[Extracted page text data]
***
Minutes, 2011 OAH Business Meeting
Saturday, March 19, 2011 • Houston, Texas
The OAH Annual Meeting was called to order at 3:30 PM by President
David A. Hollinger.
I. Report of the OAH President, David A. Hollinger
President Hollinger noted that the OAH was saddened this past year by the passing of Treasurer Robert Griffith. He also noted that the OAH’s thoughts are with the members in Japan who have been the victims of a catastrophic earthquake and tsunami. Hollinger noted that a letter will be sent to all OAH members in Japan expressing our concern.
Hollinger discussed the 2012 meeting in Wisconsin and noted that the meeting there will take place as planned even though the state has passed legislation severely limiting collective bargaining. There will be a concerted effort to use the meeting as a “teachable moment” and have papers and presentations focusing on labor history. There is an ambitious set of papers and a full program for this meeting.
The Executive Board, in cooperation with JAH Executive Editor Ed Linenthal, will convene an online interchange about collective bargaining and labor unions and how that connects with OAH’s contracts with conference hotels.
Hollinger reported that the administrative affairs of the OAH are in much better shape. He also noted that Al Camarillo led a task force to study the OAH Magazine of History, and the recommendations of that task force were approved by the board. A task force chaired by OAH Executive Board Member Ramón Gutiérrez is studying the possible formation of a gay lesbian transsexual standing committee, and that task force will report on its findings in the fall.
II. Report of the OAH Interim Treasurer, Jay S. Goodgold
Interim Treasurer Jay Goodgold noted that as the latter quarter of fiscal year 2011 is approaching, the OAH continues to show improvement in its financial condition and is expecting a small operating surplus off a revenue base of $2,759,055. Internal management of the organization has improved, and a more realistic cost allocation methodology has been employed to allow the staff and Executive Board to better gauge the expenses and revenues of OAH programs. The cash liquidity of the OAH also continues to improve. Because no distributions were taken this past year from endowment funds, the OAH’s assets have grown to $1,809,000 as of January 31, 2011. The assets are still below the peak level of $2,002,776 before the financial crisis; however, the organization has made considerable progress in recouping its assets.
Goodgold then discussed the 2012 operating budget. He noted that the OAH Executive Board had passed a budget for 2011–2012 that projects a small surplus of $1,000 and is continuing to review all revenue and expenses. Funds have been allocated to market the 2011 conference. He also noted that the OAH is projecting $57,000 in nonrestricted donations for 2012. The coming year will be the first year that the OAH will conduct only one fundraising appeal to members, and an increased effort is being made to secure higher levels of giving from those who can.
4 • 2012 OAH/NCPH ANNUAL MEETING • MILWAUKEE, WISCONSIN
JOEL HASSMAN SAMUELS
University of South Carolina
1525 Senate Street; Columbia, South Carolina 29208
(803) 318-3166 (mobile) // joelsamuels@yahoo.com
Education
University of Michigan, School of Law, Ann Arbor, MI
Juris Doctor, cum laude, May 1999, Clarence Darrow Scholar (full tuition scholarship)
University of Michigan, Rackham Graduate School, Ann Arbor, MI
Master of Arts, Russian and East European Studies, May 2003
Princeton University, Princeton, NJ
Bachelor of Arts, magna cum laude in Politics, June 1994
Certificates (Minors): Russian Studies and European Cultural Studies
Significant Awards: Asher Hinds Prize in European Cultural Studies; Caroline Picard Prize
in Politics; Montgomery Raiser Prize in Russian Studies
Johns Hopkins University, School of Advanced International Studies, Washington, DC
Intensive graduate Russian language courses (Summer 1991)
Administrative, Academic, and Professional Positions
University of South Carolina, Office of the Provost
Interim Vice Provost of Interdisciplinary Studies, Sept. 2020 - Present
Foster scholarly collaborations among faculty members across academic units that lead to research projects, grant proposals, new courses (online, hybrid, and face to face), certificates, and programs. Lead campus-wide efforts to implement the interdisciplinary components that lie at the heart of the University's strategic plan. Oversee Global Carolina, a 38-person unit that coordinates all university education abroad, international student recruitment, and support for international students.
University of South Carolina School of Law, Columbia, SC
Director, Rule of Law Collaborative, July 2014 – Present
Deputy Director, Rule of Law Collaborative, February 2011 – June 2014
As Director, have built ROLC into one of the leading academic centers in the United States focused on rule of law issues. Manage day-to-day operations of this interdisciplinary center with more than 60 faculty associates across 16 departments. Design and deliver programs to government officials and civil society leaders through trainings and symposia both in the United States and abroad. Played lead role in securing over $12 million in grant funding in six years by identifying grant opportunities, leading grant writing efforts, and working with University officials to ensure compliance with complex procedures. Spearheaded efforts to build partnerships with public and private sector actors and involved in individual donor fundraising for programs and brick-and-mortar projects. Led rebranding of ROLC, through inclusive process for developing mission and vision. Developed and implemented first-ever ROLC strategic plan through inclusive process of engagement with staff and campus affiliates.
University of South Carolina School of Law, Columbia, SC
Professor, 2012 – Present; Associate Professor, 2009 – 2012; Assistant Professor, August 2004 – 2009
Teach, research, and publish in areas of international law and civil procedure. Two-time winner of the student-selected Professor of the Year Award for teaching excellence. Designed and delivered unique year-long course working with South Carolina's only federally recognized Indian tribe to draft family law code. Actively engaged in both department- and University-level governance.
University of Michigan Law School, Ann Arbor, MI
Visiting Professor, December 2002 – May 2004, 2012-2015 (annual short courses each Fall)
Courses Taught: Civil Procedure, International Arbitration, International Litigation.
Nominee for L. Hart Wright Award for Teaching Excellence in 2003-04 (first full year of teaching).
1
***
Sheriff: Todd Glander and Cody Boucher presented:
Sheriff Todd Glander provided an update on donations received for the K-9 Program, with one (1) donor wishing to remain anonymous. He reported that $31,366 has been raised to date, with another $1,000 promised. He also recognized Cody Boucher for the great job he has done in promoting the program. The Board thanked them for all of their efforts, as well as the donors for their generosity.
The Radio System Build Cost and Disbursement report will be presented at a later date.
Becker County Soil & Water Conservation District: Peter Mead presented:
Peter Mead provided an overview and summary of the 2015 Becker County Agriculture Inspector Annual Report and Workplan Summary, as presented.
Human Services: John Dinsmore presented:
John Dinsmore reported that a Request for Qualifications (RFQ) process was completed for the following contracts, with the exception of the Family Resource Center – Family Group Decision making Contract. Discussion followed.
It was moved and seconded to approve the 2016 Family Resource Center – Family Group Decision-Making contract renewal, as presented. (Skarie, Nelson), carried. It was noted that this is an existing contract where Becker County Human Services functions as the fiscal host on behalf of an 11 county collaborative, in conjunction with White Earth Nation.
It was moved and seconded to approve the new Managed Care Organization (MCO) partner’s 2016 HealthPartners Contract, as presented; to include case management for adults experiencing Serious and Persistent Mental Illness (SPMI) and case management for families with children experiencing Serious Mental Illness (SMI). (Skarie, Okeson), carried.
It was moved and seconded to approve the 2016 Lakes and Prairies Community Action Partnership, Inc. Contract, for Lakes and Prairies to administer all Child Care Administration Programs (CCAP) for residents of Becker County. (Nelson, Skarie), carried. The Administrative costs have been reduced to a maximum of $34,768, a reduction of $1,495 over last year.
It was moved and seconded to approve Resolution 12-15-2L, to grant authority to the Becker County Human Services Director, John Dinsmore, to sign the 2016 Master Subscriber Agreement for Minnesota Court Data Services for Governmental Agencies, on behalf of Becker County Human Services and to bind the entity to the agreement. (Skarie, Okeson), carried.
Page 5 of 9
***
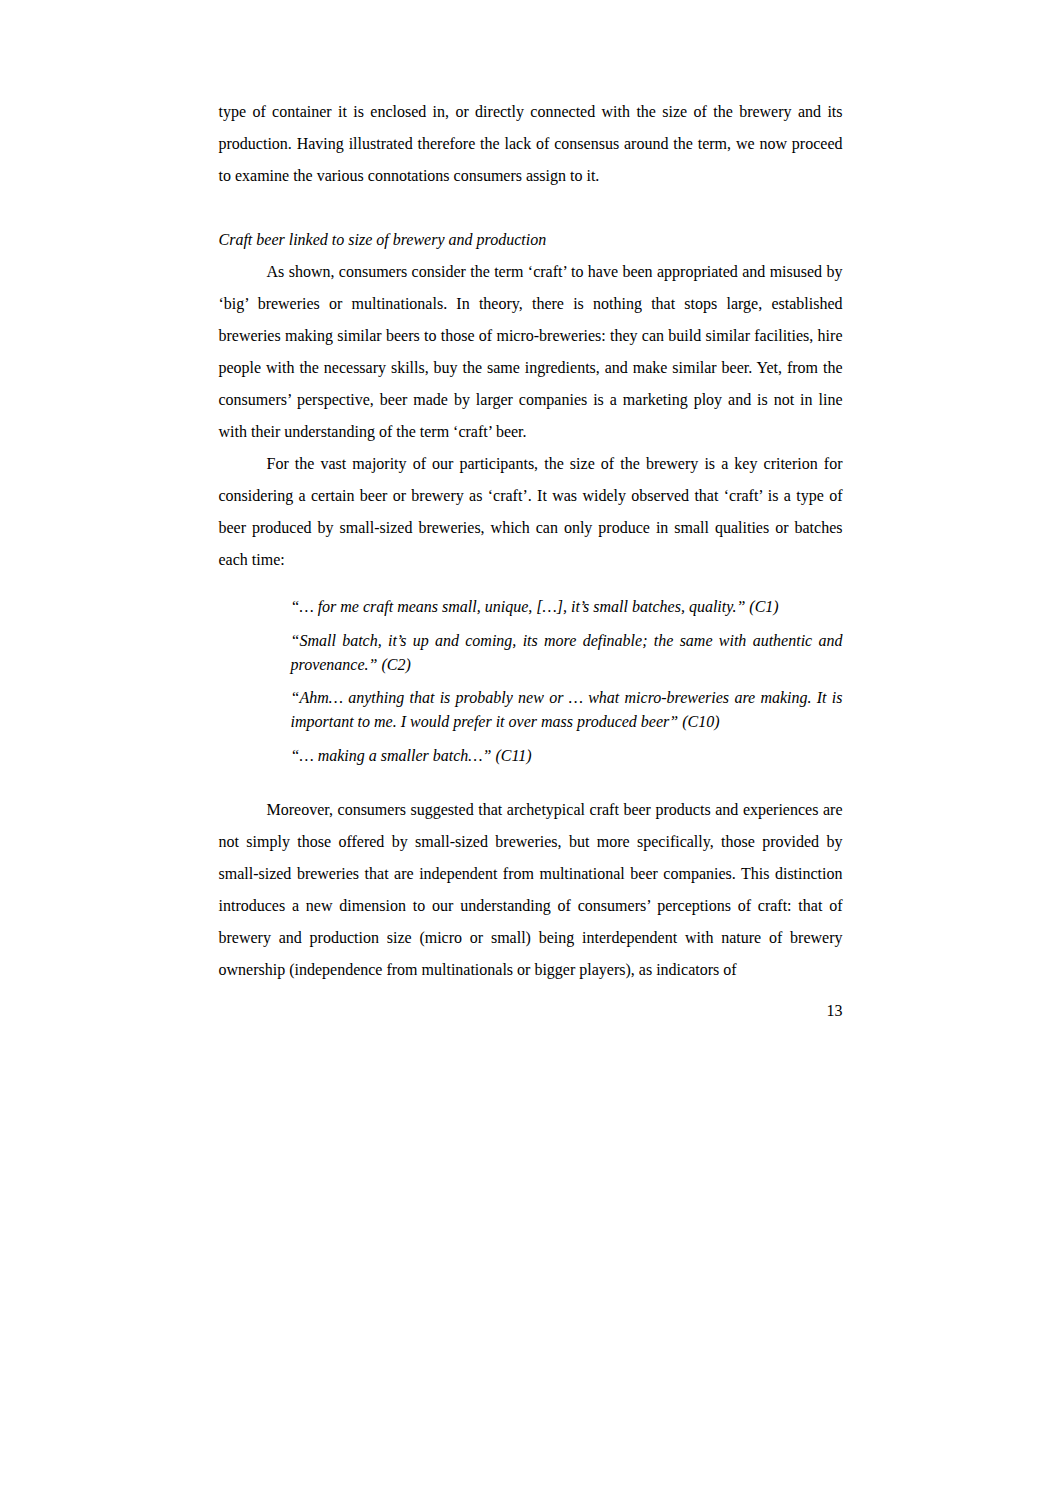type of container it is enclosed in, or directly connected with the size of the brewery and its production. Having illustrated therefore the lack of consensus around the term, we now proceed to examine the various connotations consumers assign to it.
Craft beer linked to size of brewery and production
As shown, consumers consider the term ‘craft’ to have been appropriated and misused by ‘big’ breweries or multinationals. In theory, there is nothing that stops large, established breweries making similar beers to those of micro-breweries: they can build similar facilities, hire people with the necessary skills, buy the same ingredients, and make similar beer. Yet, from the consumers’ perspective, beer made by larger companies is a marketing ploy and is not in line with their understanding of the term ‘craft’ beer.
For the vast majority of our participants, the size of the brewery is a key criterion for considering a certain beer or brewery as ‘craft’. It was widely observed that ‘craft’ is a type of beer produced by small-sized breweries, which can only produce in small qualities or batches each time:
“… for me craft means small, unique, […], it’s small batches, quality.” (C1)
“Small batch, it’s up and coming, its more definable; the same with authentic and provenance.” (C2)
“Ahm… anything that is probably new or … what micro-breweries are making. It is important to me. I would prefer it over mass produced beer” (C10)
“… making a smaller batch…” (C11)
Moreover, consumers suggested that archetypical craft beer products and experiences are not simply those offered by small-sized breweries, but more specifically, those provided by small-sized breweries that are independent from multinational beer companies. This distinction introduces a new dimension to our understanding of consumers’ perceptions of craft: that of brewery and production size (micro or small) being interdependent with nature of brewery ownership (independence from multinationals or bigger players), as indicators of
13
***
§ **EXERCISE DESCRIPTION**
Reproduce the entries above exactly, but only the lines between the line holding "Minutes, 2011 OAH Business Meeting" and the line holding "President Hollinger noted", inclusive.

§ **RESULT**
Minutes, 2011 OAH Business Meeting
Saturday, March 19, 2011 • Houston, Texas
The OAH Annual Meeting was called to order at 3:30 PM by President
David A. Hollinger.
I. Report of the OAH President, David A. Hollinger
President Hollinger noted that the OAH was saddened this past year by the passing of Treasurer Robert Griffith. He also noted that the OAH’s thoughts are with the members in Japan who have been the victims of a catastrophic earthquake and tsunami. Hollinger noted that a letter will be sent to all OAH members in Japan expressing our concern.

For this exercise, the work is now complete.